The relationship was so chilly, Sonderby said, that
when Facebook pressed its challenge to the warrants, one of the
prosecutors called and threatened to press criminal contempt of court
charges against the company and throw its officials in jail.
"I've never seen anything like it," he said.
Prosecutors
said the investigation was continuing and more indictments could be
coming.
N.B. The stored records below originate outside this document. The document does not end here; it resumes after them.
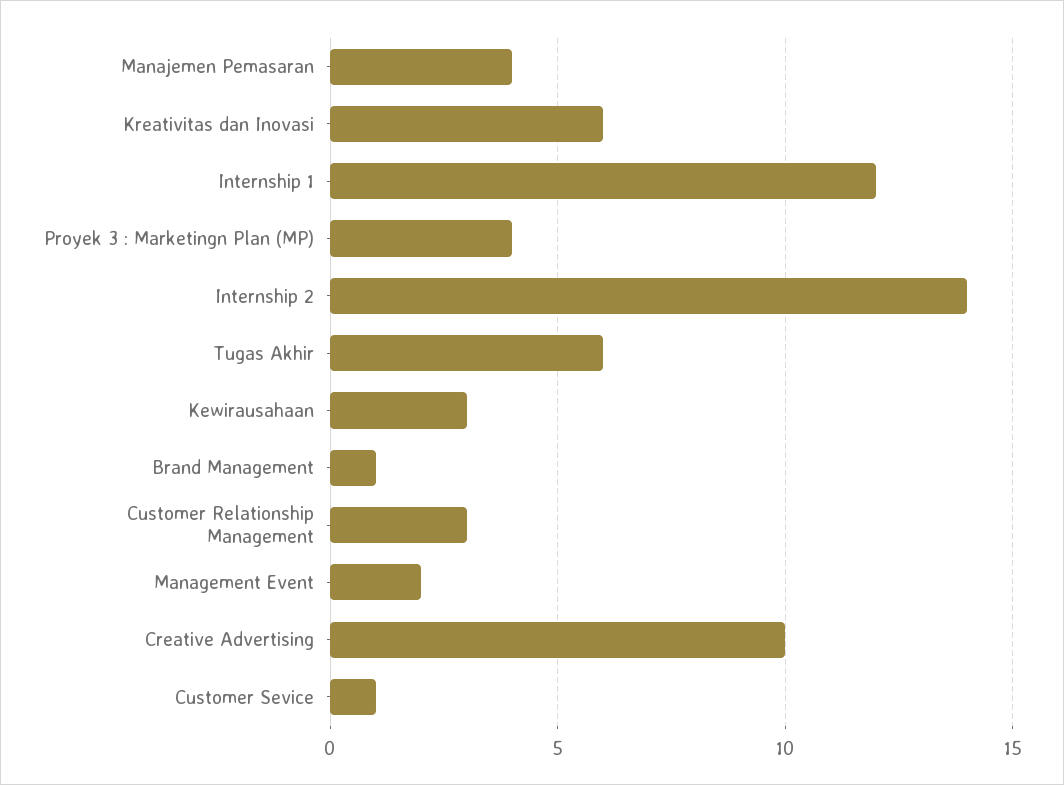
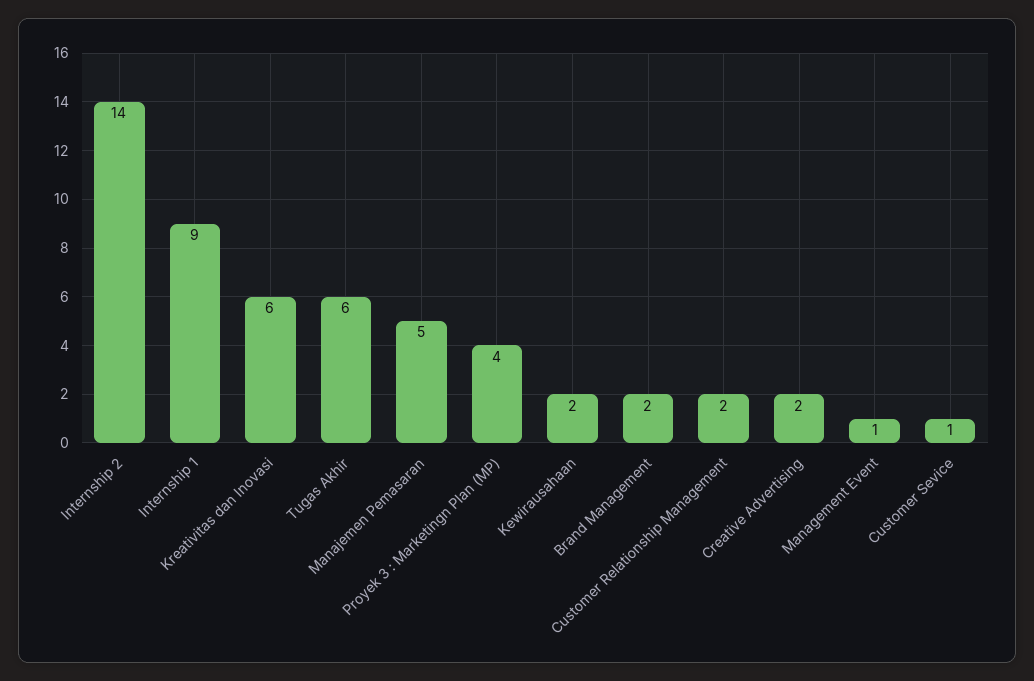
Manajemen Pemasaran: 4 -> 5
Internship 1: 12 -> 9
Kewirausahaan: 3 -> 2
Brand Management: 1 -> 2
Customer Relationship Management: 3 -> 2
Management Event: 2 -> 1
Creative Advertising: 10 -> 2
The district attorney's office said it had provided Jackson with
evidence to support each of the individual warrants, including
information from wiretaps and documents filed with the Social Security
Administration.
Jackson, in denying Facebook's effort to quash the
warrants, said the government must be granted latitude in searching for
relevant information.
"In the course of a long-term criminal
investigation, the relevance or irrelevance of items seized within the
scope of a search warrant may be unclear and require further
investigatory steps," she wrote.
In its appeal, Facebook disagreed vehemently.
"The
government's bulk warrants, which demand 'all' communications and
information in 24 broad categories from the 381 targeted accounts, are
the digital equivalent of seizing everything in someone's home. Except
here, it is not a single home but an entire neighborhood of nearly 400
homes," Facebook wrote in a brief to the appeals court. "The vast scope
of the government's search and seizure here would be unthinkable in the
physical world."
In a somewhat similar case in 2012, Manhattan
prosecutors issued a subpoena to Twitter, demanding that it turn over a
deleted message that had been posted by an Occupy Wall Street protester.
In that case, a judge ruled that the protester had no standing to
contest the data request. Twitter resisted the request but was
ultimately ordered to turn over the information.